Chapter 8 - Preparation and Survival
Preparation and Survival Skills
When hunting, as with any outdoor activity, there is a possibility for unpredictable incidents to occur due to the challenges of rough terrain, remote locations and rapidly changing weather. In Texas, there is a wide range of rugged habitats, each with their own hazards. Careful preparation and the development of survival skills will allow the hunter to safely endure most adverse situations.
Plan your hunt, then hunt your plan!
Before you go hunting, make a written hunting plan that lists everybody on your hunt and their contact information, where you will be hunting and when you expect to return. It should also list an EMS address for the property, GPS coordinates if known, vehicle descriptions, contact information of the property owner and contact information of the local game warden or sheriff. Find the game warden for the county where you will be hunting.

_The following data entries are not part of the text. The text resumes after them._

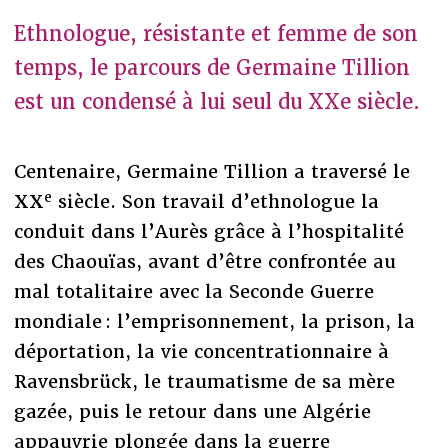
Ethnologue, résistante et femme de son
temps, le parcours de Germaine Tillion
est un condensé à lui seul du XXe siècle.
Centenaire, Germaine Tillion a traversé le
e
XX
siècle. Son travail d’ethnologue la
conduit dans l’Aurès grâce à l’hospitalité
des Chaouïas, avant d’être confrontée au
mal totalitaire avec la Seconde Guerre
mondiale : l’emprisonnement, la prison, la
déportation, la vie concentrationnaire à
Ravensbrück, le traumatisme de sa mère
gazée, puis le retour dans une Algérie
appauvrie plongée dans la guerre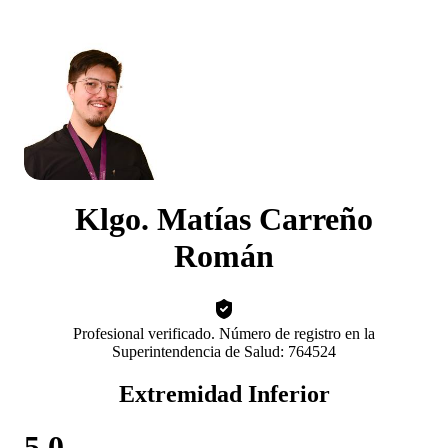
Klgo. Matías Carreño
Román
Profesional verificado. Número de registro en la
Superintendencia de Salud: 764524
Extremidad Inferior
5.0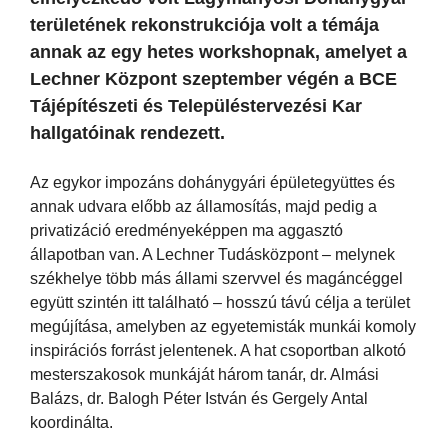
területének rekonstrukciója volt a témája
annak az egy hetes workshopnak, amelyet a
Lechner Központ szeptember végén a BCE
Tájépítészeti és Településtervezési Kar
hallgatóinak rendezett.
Az egykor impozáns dohánygyári épületegyüttes és
annak udvara előbb az államosítás, majd pedig a
privatizáció eredményeképpen ma aggasztó
állapotban van. A Lechner Tudásközpont – melynek
székhelye több más állami szervvel és magáncéggel
együtt szintén itt található – hosszú távú célja a terület
megújítása, amelyben az egyetemisták munkái komoly
inspirációs forrást jelentenek. A hat csoportban alkotó
mesterszakosok munkáját három tanár, dr. Almási
Balázs, dr. Balogh Péter István és Gergely Antal
koordinálta.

Leave a copy of the Hunting Plan with a family member or responsible adult. Plan your hunt, and hunt your plan!
When hunting from boats and traveling on the water, especially on the Texas coast, use life jackets at all times. It is also recommended that boat operators become certified in Boater Education.
Your choice of clothing and how you wear it can have a major impact on your hunt. Being properly dressed for the weather conditions will make you more comfortable and reduce risks of adverse reactions. It is always a good idea to bring extra clothing to adapt to changes in weather, both hot and cold. It is also wise to always bring some rain gear. Another important choice is to include a jacket or vest, along with a hat in daylight fluorescent hunter orange.
In cold weather, it is important to layer clothing, especially if you will be sitting still for long periods and therefore not generating much body heat. As the day warms up or when you start moving and your body warms up, you can shed layers as the situation dictates. The bottom layer should wick moisture away from the skin but still retain warmth. The next layer is thicker insulating layer that allows your body to heat the air contained there. The outer layer should provide a barrier to the inner layers from wind and water. It can be of a variety of materials and configurations. Some hunters prefer overalls so there is no open seam at the waist. Others prefer uppers and lowers to make shedding layers easier.
Wearing a jacket or vest, along with a hat in daylight fluorescent hunter orange can be one of the most important choices you make. This color is not found in nature so it stands out from the surroundings, even at long distances. When you see this color when you are hunting it is the signal that another hunter is there. In many states it is required by law to hunt anywhere. In Texas, it is not required, but recommended on private lands, and is required on public lands. Please see the Public Hunting Lands booklet for details and requirements.
See what difference hunter orange can make in identifying other hunters?
If you are hunting in remote or unfamiliar areas, there are a variety of ways to navigate your way.
Topographical maps are very important maps to the hunter. Contour lines reveal changes in elevation, usually in 10 foot intervals. Lines that are close together indicate steep inclines. At the bottom of the map is a legend that indicates the location of magnetic north. Setting a compass to the declination noted there will allow you to travel along a true directional course.
Global Positioning Systems receive information from satellites to precisely calculate your position. These readings can be taken at any time of day and under any weather condition. They are electronic so you will need fully charged batteries and it would be wise to carry fresh back-ups. There are Apps for cell phones that have rural topographical maps and GPS capabilities but these can be limited by reception.